No fim, trata-se de algo pouco espectacular: como é que queremos atravessar o dia com o nosso corpo? Com resistência em cada passo, ou com um pouco mais de cooperação? A “questão da mochila” parece banal, quase ridícula na sua pequenez. E, no entanto, aparece em todo o lado: na tensão no pescoço ao fim de um dia longo, no rodar cansado dos ombros na paragem, na consulta que “é cedo demais para este tipo de queixas”. Talvez o começo seja amanhã de manhã ficar parado mais uns segundos, pôr a mochila com atenção e sentir como assenta. E então decidir se a sua coluna vertebral é mesmo o sítio certo para a negligência por hábito.

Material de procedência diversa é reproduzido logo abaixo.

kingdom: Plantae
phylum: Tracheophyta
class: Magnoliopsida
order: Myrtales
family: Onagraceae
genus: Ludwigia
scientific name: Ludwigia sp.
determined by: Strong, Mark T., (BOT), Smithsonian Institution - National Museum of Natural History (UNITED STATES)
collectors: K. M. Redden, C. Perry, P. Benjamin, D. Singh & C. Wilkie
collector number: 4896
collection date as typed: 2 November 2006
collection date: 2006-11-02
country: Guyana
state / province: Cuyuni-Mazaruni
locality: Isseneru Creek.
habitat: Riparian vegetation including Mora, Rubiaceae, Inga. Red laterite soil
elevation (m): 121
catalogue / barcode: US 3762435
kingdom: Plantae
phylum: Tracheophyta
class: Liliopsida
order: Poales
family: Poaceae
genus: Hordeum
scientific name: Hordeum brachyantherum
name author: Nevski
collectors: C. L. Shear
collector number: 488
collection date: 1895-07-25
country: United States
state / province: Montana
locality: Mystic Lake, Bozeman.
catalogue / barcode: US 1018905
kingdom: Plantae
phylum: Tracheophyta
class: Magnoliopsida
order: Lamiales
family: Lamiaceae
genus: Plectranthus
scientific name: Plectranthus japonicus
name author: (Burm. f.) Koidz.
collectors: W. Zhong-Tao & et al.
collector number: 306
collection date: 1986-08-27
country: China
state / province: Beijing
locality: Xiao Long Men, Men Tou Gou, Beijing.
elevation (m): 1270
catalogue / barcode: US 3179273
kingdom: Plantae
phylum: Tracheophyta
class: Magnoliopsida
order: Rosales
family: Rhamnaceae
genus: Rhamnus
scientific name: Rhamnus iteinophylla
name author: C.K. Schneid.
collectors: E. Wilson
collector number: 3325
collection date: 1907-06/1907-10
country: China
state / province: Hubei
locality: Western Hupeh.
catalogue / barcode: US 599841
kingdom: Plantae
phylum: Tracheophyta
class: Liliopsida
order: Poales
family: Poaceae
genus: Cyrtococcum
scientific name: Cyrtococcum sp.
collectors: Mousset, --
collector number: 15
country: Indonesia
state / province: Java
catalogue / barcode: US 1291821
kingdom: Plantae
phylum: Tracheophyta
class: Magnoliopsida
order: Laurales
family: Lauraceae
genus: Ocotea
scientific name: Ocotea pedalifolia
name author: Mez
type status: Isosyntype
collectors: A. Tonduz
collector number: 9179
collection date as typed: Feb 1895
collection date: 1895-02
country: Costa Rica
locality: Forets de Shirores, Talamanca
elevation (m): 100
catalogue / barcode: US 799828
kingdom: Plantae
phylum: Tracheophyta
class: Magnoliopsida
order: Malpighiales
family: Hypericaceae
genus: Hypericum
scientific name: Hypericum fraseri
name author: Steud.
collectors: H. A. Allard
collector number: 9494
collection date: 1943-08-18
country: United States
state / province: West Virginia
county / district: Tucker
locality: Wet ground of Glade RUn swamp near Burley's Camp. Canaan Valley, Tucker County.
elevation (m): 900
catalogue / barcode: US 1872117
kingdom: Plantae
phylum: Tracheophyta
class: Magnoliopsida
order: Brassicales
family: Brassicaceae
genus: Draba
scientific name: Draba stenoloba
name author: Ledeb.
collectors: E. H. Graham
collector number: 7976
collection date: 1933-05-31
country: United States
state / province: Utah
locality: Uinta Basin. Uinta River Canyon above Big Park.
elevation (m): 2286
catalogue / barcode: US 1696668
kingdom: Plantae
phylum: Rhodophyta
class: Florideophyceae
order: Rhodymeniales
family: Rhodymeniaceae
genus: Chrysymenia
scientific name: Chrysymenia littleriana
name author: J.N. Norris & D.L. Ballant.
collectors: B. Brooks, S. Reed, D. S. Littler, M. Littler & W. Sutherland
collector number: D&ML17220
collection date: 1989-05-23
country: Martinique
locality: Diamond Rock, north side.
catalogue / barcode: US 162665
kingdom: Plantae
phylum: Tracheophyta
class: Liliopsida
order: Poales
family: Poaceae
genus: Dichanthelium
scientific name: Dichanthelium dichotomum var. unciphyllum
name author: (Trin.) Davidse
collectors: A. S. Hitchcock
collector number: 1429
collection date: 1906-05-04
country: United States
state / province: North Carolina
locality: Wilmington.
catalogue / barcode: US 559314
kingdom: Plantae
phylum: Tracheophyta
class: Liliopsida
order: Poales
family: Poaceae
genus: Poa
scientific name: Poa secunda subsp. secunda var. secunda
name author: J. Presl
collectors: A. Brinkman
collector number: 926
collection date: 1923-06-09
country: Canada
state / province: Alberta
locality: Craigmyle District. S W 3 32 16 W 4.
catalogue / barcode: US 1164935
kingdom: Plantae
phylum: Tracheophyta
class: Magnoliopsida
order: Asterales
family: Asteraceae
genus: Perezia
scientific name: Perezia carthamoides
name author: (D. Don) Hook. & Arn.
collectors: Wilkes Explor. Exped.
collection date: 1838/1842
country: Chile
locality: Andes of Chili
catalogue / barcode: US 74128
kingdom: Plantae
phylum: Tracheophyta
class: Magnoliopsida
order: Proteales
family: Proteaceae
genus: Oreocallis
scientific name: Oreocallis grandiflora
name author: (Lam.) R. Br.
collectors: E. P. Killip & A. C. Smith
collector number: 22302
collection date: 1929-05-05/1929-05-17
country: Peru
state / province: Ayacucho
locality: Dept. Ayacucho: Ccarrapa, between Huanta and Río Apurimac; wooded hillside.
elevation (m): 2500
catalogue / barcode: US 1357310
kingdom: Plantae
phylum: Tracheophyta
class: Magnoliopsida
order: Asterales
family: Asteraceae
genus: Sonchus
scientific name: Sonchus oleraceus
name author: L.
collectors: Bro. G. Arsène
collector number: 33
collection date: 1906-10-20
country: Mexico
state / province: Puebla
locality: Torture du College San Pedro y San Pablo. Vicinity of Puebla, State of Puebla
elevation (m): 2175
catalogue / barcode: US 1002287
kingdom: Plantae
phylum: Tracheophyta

Ponto-chave Detalhe Benefício para o leitor
Altura da mochila Base à altura da bacia, bem encostada às costas Alivia os ombros e ajuda a evitar postura em hiperlordose lombar
Distribuição do peso Colocar objectos pesados mais acima e junto às costas Reduz o puxão para trás e diminui a tensão crónica no pescoço
Uso das alças Duas alças de ombro + cinto de anca e alça peitoral, se existirem Espalha a carga pelo tronco e bacia, em vez de a concentrar nos ombros

Perguntas frequentes sobre peso, ajuste e postura com mochila

  • Pergunta 1: Qual é o peso máximo recomendado para a minha mochila?
    Como referência geral, aponte para cerca de 10% do peso corporal e, pontualmente, até 15%. Se a mochila já “parece” pesada, para o quotidiano normalmente já é pesada demais.

  • Pergunta 2: Uma mochila é mesmo melhor do que uma mala a tiracolo?
    Na maioria dos casos, sim: a mochila distribui a carga de forma simétrica pelos dois ombros e, com cinto de anca, transfere parte do peso para a bacia, em vez de sobrecarregar apenas um lado.

  • Pergunta 3: Como percebo que a mochila está mal ajustada?
    Tensão no pescoço, marcas de pressão nos ombros, sensação de que a mochila o puxa para trás ou necessidade de inclinar o tronco para a frente são sinais claros.

  • Pergunta 4: Mochilas com alça peitoral e cinto de anca são só para caminhadas?
    Não. Também ajudam no dia-a-dia, sobretudo com portáteis mais pesados ou trajectos mais longos, e aliviam de forma notória a parte superior das costas.

  • Pergunta 5: Faz diferença o modelo de mochila que compro?
    Faz. Alças almofadadas e bem ajustáveis, costas mais estruturadas e compartimentos pensados para uma boa distribuição do peso tornam muito mais fácil transportar de forma amiga das costas.